## EXTRACT PROVIDED
— start —
Temple Ordinances Outside of Temples

Updated: Mar 1


Have you ever heard of the Endowment House? Did you know that Church members first performed baptisms for the dead in the Mississippi River? In my post on Assembly Rooms I discussed how early temples were built for more than just temple ordinances. In this post I will discuss how early temple ordinances were performed in places other than temples.


Following the principal of line upon line, as the Prophets have received revelation they have expanded and changed the endowment ceremony, (First Presidency Statement on Temple Worship, Dialogue: The Development of the Mormon Temple Endowment Ceremony and BYU: The Evolution of Sacred Space: The Changing Environment of the Endowment). Students in the School of the Prophets participated in ritual washings and anointings and Joseph Smith performed an early, preliminary version of the endowment on select individuals in the Kirtland Temple (LDS Living: What We Know About the First Endowment in the Kirtland Temple), described by Brigham Young as:

A portion of their first endowments, or we might say more clearly, some of the first, or introductory, or initiatory ordinances, preparatory to an endowment. The preparatory ordinances there administered, … were but a faint similitude of the ordinances of the House of the Lord in their fullness (Journal of Discourses, 2:31).

President Henry B. Eyring said something similar in his talk during the Saturday Evening session of the April 2020 General Conference:

Although the temple endowment as we know it today wasn’t administered in the Kirtland Temple, in fulfillment of prophecy, preparatory temple ordinances began to be introduced there, along with an outpouring of spiritual manifestations which armed those called on missions with the promised endowment of “power from on high” that led to a great gathering through missionary service.
— end —
## INFORMATION SUPPLIED
— start —
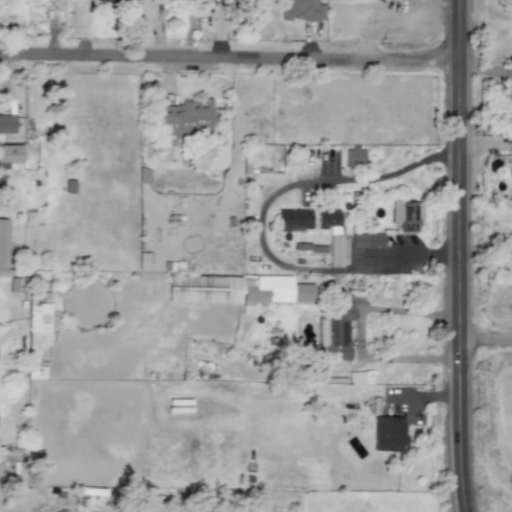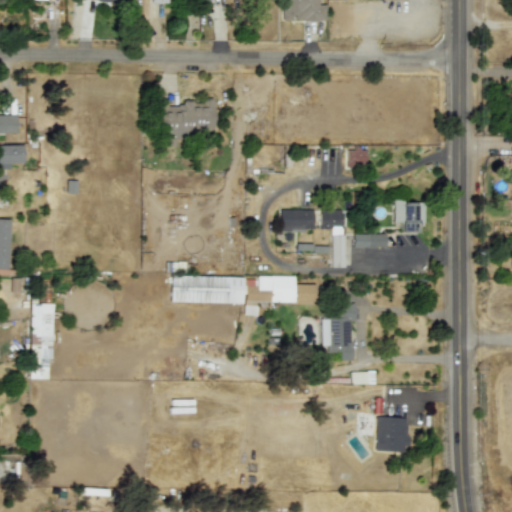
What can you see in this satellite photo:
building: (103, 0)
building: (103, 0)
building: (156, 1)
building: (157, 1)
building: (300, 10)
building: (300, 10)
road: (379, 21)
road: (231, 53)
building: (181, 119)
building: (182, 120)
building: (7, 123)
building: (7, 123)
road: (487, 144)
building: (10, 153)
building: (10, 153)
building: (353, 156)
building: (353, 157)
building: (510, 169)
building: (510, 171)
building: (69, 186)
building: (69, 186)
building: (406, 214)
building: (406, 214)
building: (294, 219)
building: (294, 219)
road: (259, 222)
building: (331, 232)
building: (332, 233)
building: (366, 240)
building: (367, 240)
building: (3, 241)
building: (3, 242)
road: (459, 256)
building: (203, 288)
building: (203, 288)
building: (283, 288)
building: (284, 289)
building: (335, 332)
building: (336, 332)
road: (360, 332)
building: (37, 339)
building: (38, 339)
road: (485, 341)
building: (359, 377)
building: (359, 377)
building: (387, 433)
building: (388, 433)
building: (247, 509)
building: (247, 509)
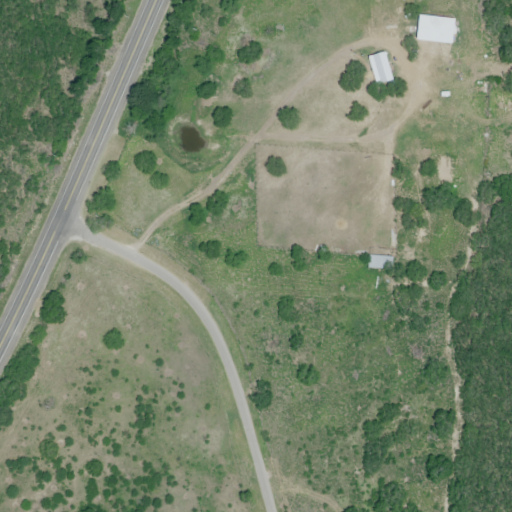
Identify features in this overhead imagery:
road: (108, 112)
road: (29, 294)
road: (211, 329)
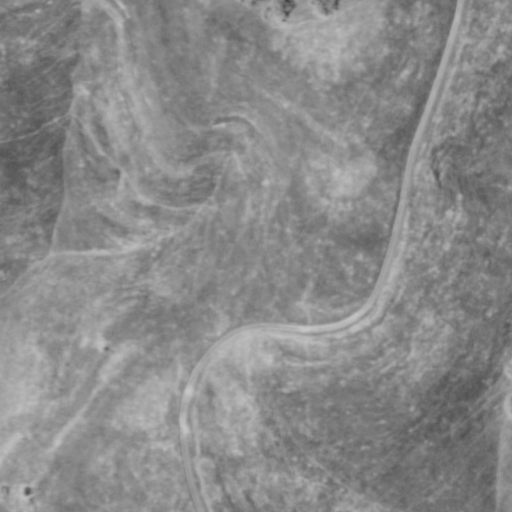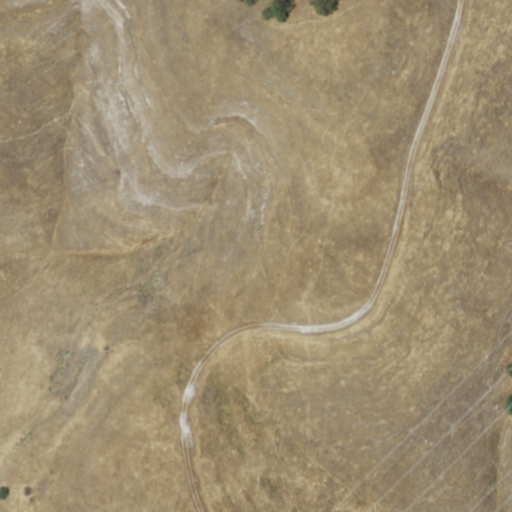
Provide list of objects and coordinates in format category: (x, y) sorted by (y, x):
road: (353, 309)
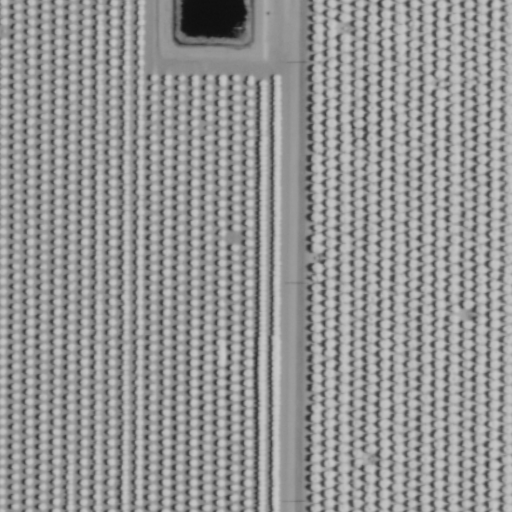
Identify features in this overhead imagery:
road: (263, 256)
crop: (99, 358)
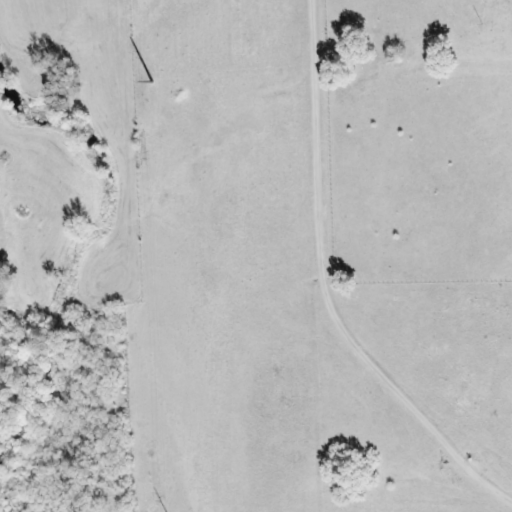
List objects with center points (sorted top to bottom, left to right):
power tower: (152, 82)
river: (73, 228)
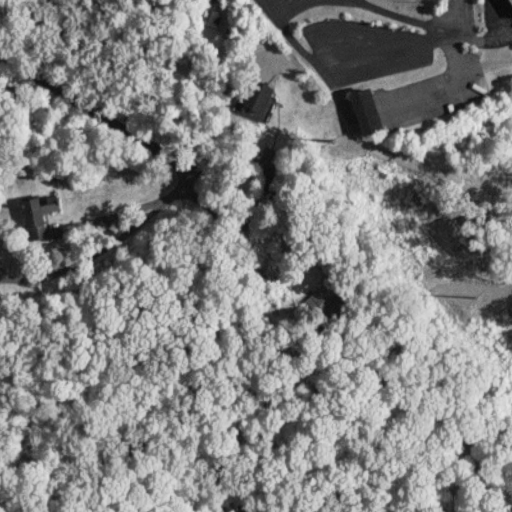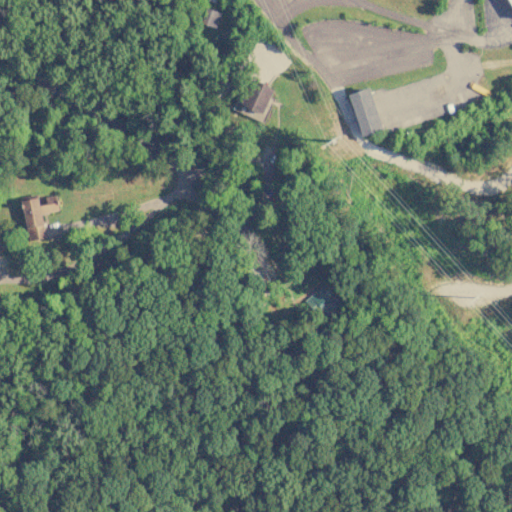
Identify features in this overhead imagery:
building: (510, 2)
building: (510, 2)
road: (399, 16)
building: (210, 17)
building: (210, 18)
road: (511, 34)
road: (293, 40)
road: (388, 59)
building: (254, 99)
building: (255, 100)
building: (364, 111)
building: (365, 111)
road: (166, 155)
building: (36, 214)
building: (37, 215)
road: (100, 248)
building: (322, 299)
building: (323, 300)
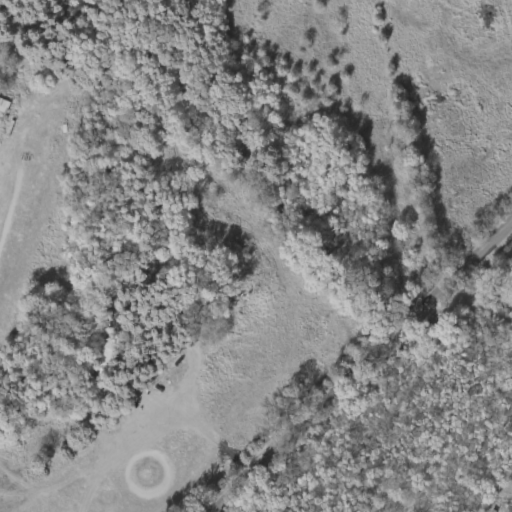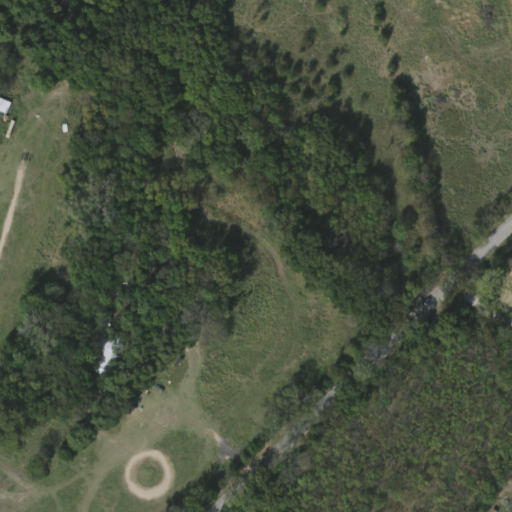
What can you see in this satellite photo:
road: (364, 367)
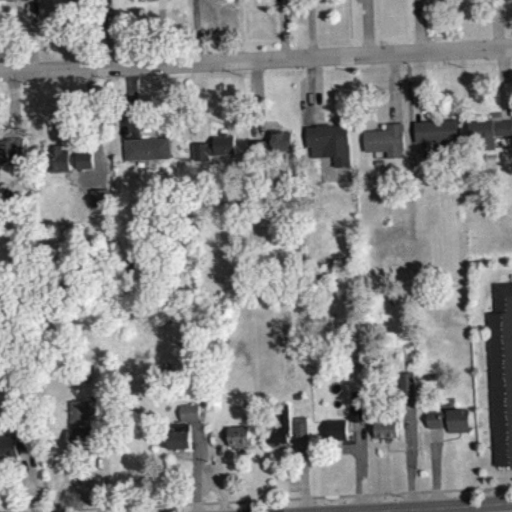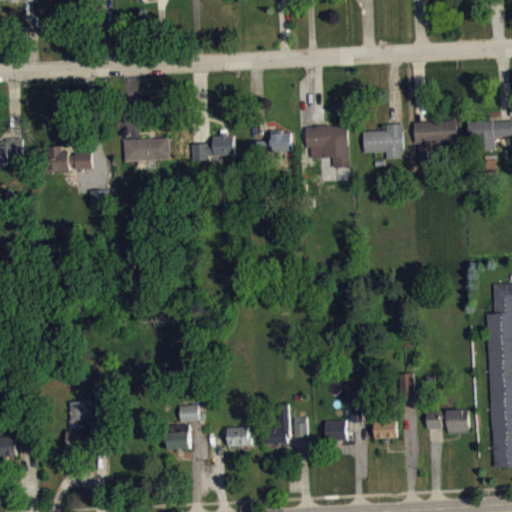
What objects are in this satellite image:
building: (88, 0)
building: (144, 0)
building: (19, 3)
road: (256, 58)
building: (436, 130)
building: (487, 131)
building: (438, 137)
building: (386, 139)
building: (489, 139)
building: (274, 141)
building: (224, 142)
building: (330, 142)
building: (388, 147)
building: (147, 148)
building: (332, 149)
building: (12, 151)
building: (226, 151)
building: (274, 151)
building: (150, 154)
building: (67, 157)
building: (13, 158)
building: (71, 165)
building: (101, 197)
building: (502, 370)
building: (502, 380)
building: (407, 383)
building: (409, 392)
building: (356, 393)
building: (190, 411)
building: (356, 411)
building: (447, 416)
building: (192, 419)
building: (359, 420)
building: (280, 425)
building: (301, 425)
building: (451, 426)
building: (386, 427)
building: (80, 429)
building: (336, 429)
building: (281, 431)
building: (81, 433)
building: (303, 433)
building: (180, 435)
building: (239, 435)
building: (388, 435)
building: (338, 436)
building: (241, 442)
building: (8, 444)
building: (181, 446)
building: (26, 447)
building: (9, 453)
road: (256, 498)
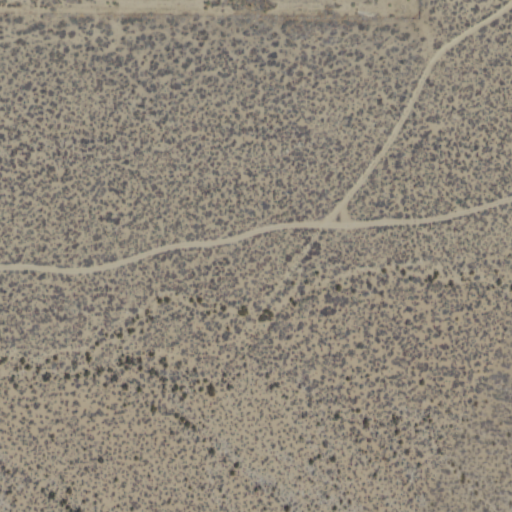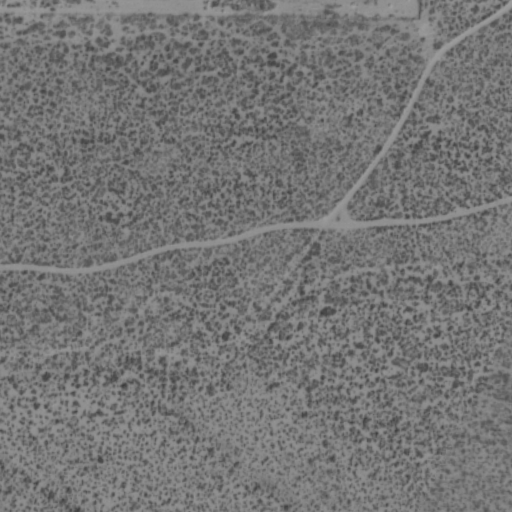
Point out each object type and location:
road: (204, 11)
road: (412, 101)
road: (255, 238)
— end —
## TASKS
1 – In the post on temple ordinances outside of temples, in which General Conference session did Henry B. Eyring give the quoted talk?
2 – Go on with the post on temple ordinances outside of temples, writing about two paragraphs that follow Henry B. Eyring's quoted words.

## RESPONSE LIST
1 – The Saturday Evening session of the April 2020 General Conference.

2 –
Joseph Smith performed the first official complete endowments on approximately ninety men and women between 1842 and 1844 in Nauvoo at the Red Brick Store (Church History in the Fullness of Times: Chapter Twenty). Joseph Smith established the idea of the endowment ceremony being something to be improved upon, when, after he presented the endowment ceremony to the very first group of men he spoke with Brigham Young and told him "Brother Brigham, this is not arranged right. But we have done the best we could under the circumstances in which we are placed, and I wish you to take this matter in hand and organize and systematize all these ceremonies” (Joseph Smith Lecture 7: Doctrinal Development and the Nauvoo Era). Significantly women participated in these first endowment ceremonies both as participants and as officiators (Joseph Smith Lecture 7: Doctrinal Development and the Nauvoo Era).


After learning of the doctrine during a funeral sermon by Joseph Smith in August 1840, Church members performed baptisms for the dead in the Mississippi river until the October 1841 General Conference. At the conference Joseph Smith declared it was the Lord’s will that baptisms for the dead stop until they could be performed in His house (The Nauvoo Temple and Baptism for the Dead). After leaving Nauvoo the Church performed some baptisms for the dead in the Missouri river while camped at Winter Quarters (Line upon Line, Precept Upon Precept pg. 43) and then in the Endowment House until it was demolished in 1889 ("Temple Pro Tempore": The Salt Lake City Endowment House pg. 19). Since then they have only performed baptisms for the dead in temples.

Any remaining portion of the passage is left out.